PROBLEMS AND TASKS »
(1) In the article on parallelizing graph search with Rayon, what is Rayon described as?
(2) From the article on parallelizing graph search with Rayon, reproduce verbatim the stretch from "then you can" through "children you find.".
(3) Pick up the article on parallelizing graph search with Rayon right after its last line and keep writing it.

DOCUMENT TEXT »
---*---
Parallelizing graph search with Rayon

2022-04-08 Tavian Barnes Reddit GitHub crates.io Docs

Rayon is the standard data-parallelism library for Rust. Its premise is straightforward: if you have some code using an Iterator like this,

(1..100)
    .map(|i| match (i % 3, i % 5) {
        (0, 0) => Cow::from("FizzBuzz"),
        (0, _) => Cow::from("Fizz"),
        (_, 0) => Cow::from("Buzz"),
        (_, _) => Cow::from(i.to_string()),
    })
    .for_each(|s| println!("{s}"));

then you can parallelize it by switching to a ParallelIterator,

 (1..100)
+    .into_par_iter()
     .map(|i| match (i % 3, i % 5) {

and your code is now parallel and fast!

Rayon works well for datasets whose size is fixed upfront. But what if the dataset can grow as you loop through it? The situation I'm thinking of is graph search, where the more nodes you process, the more of their children you find.

Before we parallelize it, let's start with the sequential version of depth-first search. It's pretty simple:

struct DepthFirstSearch {
    stack: Vec<Node>,
}

impl Iterator for DepthFirstSearch {
    type Item = Node;

    fn next(&mut self) -> Option<Self::Item> {
        if let Some(node) = self.stack.pop() {
            self.stack.extend(node.children());
            Some(node)
---*---
GIVEN ENTRIES »
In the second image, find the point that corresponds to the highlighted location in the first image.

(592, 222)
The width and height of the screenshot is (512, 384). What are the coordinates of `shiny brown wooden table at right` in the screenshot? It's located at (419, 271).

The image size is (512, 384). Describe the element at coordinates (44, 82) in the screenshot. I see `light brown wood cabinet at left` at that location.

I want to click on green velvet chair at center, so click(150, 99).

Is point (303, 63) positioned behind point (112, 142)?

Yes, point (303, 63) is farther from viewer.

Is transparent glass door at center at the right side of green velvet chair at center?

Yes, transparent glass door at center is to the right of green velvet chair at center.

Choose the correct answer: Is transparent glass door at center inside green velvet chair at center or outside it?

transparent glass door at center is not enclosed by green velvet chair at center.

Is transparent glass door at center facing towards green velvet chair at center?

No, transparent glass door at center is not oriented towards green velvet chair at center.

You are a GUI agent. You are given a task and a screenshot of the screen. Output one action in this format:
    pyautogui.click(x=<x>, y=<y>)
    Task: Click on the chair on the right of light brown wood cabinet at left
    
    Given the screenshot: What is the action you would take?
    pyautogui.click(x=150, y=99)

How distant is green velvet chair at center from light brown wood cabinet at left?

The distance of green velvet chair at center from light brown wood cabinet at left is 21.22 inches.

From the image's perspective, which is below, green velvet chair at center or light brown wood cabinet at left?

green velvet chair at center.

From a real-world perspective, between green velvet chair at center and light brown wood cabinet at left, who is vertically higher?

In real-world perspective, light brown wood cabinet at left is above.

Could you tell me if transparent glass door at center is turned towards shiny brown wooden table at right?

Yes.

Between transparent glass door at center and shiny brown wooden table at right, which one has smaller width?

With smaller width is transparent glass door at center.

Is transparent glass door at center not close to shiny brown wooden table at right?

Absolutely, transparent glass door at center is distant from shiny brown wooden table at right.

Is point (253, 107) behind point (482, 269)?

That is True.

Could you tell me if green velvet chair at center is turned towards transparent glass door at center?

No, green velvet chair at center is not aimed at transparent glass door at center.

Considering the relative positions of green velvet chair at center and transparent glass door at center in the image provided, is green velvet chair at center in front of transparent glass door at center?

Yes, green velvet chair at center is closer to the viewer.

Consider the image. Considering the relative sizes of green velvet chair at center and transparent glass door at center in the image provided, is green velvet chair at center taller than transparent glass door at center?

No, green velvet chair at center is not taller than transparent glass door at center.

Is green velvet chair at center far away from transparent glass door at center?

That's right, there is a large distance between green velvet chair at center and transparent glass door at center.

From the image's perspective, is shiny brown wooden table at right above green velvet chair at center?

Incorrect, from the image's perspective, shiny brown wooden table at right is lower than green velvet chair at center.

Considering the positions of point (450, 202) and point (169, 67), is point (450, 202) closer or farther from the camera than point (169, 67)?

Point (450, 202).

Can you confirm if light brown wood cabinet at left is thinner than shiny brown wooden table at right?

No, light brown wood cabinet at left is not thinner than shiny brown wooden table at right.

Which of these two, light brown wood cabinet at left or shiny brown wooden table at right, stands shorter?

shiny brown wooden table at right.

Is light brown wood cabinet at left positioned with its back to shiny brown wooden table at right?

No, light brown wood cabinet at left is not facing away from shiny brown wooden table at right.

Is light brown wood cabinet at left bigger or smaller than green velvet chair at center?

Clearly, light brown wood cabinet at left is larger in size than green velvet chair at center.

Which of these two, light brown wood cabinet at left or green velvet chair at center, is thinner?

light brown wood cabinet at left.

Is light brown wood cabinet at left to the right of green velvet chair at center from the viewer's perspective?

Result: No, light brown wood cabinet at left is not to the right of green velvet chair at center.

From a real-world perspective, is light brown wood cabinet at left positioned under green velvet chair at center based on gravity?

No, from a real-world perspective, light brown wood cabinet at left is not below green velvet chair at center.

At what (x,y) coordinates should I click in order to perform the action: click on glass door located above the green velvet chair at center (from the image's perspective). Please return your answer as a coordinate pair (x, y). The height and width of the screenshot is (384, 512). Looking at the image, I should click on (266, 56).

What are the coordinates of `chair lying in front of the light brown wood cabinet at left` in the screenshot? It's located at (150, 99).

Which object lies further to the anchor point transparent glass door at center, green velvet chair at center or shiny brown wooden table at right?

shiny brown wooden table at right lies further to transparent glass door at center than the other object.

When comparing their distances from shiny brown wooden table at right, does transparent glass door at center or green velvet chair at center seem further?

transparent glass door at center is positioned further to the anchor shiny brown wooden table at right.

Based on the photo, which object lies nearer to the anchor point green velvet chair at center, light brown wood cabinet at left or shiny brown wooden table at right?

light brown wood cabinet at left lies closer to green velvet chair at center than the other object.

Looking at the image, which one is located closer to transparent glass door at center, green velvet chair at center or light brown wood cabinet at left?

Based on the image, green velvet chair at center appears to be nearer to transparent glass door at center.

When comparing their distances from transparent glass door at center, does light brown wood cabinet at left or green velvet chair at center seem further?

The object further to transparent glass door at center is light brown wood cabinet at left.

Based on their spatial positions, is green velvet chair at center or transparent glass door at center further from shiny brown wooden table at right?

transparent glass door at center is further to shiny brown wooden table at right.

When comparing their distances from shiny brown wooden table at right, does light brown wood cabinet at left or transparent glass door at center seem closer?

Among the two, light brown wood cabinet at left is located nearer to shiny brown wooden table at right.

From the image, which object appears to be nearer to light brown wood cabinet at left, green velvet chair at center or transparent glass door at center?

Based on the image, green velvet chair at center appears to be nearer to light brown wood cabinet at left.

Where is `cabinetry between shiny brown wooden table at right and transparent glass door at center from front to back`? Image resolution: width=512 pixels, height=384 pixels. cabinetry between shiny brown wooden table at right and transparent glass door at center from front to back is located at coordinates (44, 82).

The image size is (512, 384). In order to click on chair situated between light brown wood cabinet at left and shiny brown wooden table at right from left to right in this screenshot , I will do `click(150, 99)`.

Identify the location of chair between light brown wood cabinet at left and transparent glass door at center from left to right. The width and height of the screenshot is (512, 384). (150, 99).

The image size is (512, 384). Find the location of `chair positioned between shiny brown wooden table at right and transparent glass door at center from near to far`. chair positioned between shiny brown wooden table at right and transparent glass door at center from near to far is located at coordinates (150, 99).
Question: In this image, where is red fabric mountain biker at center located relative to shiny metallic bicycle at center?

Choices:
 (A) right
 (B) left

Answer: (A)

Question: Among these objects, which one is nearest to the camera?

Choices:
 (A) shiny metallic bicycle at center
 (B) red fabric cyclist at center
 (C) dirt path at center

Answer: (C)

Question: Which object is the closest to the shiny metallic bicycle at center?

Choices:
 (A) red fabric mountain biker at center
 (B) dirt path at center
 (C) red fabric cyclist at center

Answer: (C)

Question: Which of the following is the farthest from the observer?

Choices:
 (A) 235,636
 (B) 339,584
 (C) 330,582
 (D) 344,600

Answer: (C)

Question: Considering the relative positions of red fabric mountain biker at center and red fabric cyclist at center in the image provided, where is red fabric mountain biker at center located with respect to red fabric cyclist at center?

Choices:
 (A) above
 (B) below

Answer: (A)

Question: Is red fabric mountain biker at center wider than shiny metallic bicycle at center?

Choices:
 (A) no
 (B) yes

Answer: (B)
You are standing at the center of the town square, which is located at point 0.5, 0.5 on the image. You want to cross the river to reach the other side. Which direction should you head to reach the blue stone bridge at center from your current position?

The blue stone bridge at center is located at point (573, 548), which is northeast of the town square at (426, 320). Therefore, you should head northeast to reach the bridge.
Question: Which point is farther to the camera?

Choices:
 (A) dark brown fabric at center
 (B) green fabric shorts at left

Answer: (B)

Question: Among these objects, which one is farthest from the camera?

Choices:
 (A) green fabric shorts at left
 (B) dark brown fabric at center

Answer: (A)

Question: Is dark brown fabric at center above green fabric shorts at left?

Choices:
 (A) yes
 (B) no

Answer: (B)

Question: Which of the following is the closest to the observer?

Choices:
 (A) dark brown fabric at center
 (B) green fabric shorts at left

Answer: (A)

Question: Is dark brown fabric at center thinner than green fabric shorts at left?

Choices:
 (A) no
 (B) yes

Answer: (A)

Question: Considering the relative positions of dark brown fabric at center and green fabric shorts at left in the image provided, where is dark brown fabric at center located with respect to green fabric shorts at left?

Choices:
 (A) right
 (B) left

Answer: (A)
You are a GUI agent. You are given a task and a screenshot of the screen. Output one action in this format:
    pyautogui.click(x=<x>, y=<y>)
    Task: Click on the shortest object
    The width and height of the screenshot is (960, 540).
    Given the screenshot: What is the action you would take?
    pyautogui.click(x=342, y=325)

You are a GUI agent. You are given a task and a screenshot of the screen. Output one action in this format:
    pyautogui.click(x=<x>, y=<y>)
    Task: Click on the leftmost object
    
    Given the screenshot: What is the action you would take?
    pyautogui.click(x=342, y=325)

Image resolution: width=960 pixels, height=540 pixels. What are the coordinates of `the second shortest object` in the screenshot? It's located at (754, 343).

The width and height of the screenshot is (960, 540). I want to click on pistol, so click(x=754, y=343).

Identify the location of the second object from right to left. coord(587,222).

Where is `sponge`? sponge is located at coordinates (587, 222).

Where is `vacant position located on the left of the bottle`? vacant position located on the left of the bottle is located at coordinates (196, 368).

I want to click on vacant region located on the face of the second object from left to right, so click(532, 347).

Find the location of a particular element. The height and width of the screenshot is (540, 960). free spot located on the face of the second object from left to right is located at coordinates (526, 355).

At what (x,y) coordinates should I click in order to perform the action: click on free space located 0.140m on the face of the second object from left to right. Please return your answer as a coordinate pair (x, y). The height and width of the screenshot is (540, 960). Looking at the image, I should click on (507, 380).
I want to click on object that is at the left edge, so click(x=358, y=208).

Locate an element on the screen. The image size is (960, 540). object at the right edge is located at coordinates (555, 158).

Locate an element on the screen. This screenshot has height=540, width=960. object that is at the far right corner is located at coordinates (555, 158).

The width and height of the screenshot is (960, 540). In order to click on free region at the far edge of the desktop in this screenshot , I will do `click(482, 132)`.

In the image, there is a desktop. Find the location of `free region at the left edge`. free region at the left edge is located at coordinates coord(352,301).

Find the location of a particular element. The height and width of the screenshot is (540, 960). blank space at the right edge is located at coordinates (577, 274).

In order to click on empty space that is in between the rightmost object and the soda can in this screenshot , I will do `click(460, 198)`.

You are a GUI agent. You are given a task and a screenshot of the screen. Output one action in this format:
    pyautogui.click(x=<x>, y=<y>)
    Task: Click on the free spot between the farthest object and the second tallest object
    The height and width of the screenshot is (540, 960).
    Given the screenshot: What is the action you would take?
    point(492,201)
---*---
TASK-BY-TASK RESULTS »
(1) The standard data-parallelism library for Rust.

(2)
then you can parallelize it by switching to a ParallelIterator,

 (1..100)
+    .into_par_iter()
     .map(|i| match (i % 3, i % 5) {

and your code is now parallel and fast!

Rayon works well for datasets whose size is fixed upfront. But what if the dataset can grow as you loop through it? The situation I'm thinking of is graph search, where the more nodes you process, the more of their children you find.

(3)
        } else {
            None
        }
    }
}
(If we wanted breadth-first search instead, that's also simple.)
-struct DepthFirstSearch {
+struct BreadthFirstSearch {
-     stack: Vec<Node>,
+     queue: VecDeque<Node>,
 }
 
-impl Iterator for DepthFirstSearch {
+impl Iterator for BreadthFirstSearch {
     type Item = Node;
 
     fn next(&mut self) -> Option<Self::Item> {
-        if let Some(node) = self.stack.pop() {
+        if let Some(node) = self.queue.pop_front() {
             self.stack.extend(node.children());

To benchmark this, we'll need to pick a specific graph. I chose the 2×2×2 Rubik's cube (“pocket cube”) for my examples. Each node is a Rubik's cube, and its children are all the cubes reachable with a single turn of one of the faces.

It turns out that some Rubik's cube configurations are impossible to reach starting from a solved cube. No matter how you scramble it, you'll never be able to twist just one corner piece, for example.

We can prove this by exhaustively searching the Rubik's cube graph for our impossible cube. There are only about 3.6 million configurations, so this is perfectly tractable. A naïve search would visit a lot of them repeatedly (infinitely often, in fact), but we can reduce that with a little smarts. (This is not as smart as possible, because this post is supposed to be about Rayon, not Rubik's cubes. But see these posts for much more smarts.)

The benchmark itself is short and sweet:

fn main() {
    let impossible = PocketCube::impossible();
    let mut cubes = DepthFirstSearch::new(PocketCube::solved());
    assert!(cubes.all(|cube| cube != impossible));
}
$ time examples/sequential
examples/sequential  34.38s user 0.00s system 99% cpu 34.410 total

34 seconds. Not bad, but my CPU has 24 cores/48 threads, and 47 of them sat idle. Let's parallelize!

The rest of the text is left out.